Set down the listing below verbatim, but only from its first line through the line containing "State Permit Charges".
-- Opening Marker --
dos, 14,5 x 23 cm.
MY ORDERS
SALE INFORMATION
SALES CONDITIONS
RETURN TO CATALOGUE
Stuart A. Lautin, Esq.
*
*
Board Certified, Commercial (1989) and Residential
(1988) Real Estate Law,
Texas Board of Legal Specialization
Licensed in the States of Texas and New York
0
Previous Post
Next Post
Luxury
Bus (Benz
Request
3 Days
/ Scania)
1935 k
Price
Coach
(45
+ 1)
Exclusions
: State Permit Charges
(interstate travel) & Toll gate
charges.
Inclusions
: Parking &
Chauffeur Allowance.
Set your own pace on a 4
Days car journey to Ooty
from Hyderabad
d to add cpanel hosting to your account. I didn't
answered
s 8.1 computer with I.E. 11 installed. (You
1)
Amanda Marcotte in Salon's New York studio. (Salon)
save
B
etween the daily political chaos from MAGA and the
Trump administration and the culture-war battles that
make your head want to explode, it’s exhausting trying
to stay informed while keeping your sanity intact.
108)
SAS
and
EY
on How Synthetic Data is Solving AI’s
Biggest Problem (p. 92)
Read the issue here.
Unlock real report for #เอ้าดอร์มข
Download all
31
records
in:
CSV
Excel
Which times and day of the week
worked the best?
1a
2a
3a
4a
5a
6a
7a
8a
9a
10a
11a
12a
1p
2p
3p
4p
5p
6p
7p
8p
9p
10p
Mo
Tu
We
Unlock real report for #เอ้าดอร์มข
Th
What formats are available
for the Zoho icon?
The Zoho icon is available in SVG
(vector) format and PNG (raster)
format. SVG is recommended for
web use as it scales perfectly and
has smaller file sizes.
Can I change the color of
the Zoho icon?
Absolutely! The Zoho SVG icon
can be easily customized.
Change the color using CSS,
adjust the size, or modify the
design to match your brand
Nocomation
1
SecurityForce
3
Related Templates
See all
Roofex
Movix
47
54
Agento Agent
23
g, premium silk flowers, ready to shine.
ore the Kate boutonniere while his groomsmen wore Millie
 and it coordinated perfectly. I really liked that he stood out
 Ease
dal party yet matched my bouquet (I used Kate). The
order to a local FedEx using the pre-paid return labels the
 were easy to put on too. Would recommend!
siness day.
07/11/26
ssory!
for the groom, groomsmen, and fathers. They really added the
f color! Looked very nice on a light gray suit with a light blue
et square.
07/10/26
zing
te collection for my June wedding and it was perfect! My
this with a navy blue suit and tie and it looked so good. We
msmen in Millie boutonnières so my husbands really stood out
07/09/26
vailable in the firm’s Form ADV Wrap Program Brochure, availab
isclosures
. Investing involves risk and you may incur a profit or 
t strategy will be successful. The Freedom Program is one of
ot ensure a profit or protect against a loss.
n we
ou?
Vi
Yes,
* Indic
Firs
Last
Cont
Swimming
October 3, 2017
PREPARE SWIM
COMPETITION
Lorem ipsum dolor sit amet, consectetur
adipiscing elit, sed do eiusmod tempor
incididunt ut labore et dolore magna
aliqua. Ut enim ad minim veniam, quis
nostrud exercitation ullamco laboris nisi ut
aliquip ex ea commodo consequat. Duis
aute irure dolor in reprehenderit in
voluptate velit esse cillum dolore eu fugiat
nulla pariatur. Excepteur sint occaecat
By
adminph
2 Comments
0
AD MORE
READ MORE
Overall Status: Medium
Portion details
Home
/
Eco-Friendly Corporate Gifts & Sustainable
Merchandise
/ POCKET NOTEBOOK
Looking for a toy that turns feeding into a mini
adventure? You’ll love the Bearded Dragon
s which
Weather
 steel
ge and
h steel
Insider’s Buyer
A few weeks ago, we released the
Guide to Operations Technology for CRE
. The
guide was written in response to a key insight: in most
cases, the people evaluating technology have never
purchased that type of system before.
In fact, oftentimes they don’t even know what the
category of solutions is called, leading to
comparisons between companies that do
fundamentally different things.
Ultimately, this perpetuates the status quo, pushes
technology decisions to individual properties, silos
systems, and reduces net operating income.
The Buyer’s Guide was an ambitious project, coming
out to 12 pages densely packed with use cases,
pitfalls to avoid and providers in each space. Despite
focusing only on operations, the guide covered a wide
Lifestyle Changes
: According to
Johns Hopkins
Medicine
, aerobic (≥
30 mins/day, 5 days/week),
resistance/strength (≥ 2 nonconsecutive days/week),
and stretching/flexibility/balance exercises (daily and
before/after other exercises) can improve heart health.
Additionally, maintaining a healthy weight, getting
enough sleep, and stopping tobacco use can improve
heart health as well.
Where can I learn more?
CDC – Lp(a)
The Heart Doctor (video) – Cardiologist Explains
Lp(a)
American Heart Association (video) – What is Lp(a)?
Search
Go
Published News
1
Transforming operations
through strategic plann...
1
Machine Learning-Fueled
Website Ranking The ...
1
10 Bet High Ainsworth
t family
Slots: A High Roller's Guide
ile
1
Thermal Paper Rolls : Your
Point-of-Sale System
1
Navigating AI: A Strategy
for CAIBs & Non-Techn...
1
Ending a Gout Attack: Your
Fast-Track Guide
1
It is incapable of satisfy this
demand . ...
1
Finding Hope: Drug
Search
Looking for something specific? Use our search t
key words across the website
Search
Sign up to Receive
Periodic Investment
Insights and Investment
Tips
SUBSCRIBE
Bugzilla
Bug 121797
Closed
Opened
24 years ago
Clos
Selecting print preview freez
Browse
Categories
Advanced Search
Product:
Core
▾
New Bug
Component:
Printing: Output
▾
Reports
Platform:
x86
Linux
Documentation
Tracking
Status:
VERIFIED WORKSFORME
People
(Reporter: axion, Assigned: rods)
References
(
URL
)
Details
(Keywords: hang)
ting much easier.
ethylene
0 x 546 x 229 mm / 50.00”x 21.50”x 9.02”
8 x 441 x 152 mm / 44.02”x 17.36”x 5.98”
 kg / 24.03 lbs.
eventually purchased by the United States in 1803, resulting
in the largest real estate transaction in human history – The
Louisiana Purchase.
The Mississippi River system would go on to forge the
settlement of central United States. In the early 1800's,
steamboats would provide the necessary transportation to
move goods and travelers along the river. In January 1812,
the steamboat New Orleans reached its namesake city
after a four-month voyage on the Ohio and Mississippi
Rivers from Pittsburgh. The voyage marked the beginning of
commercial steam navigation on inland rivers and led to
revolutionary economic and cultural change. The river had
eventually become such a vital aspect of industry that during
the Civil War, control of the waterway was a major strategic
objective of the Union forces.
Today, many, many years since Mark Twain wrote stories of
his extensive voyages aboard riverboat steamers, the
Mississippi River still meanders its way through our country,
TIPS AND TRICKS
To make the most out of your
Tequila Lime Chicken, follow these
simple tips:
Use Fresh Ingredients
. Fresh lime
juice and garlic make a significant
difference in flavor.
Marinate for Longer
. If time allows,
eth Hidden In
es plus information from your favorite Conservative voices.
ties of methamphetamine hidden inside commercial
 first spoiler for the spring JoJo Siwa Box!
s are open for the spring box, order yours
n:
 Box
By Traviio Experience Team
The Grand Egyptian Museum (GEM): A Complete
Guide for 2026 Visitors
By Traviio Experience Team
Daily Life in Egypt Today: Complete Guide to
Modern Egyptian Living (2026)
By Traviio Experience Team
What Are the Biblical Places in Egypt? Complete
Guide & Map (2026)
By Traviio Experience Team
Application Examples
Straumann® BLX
-- Closing Marker --
## EXPECTED OUTPUT
dos, 14,5 x 23 cm.
MY ORDERS
SALE INFORMATION
SALES CONDITIONS
RETURN TO CATALOGUE
Stuart A. Lautin, Esq.
*
*
Board Certified, Commercial (1989) and Residential
(1988) Real Estate Law,
Texas Board of Legal Specialization
Licensed in the States of Texas and New York
0
Previous Post
Next Post
Luxury
Bus (Benz
Request
3 Days
/ Scania)
1935 k
Price
Coach
(45
+ 1)
Exclusions
: State Permit Charges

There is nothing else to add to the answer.